Cuando en 1964 las Fuerzas Armadas dan el golpe que sepulta a Brasil en una dictadura de 21 años, Helder Camara permanece en su pequeña ``iglesia das fronteiras'', allá en Recife, donde hay zonas que sería simplista definir como subdesarrolladas o prehistóricas porque los hombres son felices si encuentran restos de comida en la basura.
``Y a esas gentes ¿qué quiere que les cuente yo? ¿Qué tienen que sufrir para ir al paraíso? La eternidad empieza aquí en la tierra, no en el paraíso'', confiesa a la periodista Oriana Fallacci en 1970. Sin embargo, no colgó los hábitos, como el cura guerrillero Camilo Torres. Pero tampoco cayó en la trampa de la ``justicia como ecuanimidad'' y los ``contratos sociales'' vagamente racionales sobre un tipo de justicia que ahora llaman ``equidad''.
En la entrevista, Helder Camara se mostró partidario del ``...socialismo de justicia y el derecho de tener rostros diferentes, cuerpos diferentes, voces diferentes y cerebros diferentes para que cada uno reciba lo esencial para vivir, siendo distinto...
``Lo peor --dijo-- es el silencio de la prensa, de los ciudadanos y la debilidad de nosotros los cristianos, demasiado habituados a inclinarnos ante el poder y las instituciones o bien, acostumbrados a callar... Yo, como religioso, no puedo aceptar ningún tipo de violencia. Pero yo detesto a quien permanece pasivo, a quien calla y amo sólo a quien lucha, a quien se atreve.
``Las religiones están en deuda con la humanidad pero la deuda más grave la tienen los cristianos, y entre ellos los católicos... Somos nosotros, los sacerdotes, los responsables del fatalismo con que los pobres se han resignado siempre a ser pobres, y los pueblos subdesarrollados a ser pueblos subdesarrollados... Yo, al cielo, quiero enviar hombres, no despojos. Y mucho menos despojos con el estómago vacío y los testículos machacados''.

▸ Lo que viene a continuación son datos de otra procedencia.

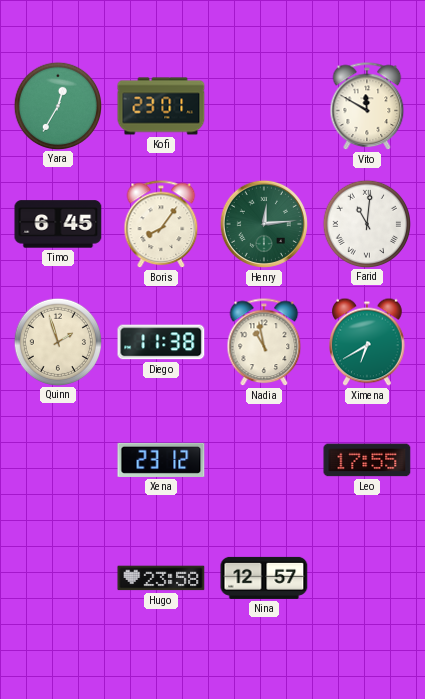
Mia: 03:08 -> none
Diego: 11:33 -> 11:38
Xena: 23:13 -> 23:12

Helder Camara dormía rodeado de gallinas que lo alertaban de quienes iban a ponerle bombas, o se acercaban para dispararle con metralla o escribían en color sangre ``Morte ao bispo rosso'' los muros de la iglesia, a los que repintaba una y otra vez con manos de cal. Todos los días recibía insultos y amenazas de muerte por teléfono.
--``¿Y por qué contesta usted?'' --, pregunta Fallacci.
--``Porque responder al teléfono es mi deber. Si me enojase con los hombres sería un sacerdote con el fusil a la espalda, que yo respeto mucho, pero no es mi elección. Podría ser cualquiera que se sintiera mal, que me necesitara, que pidiese ayuda. Soy un sacerdote, ¿si o no?''.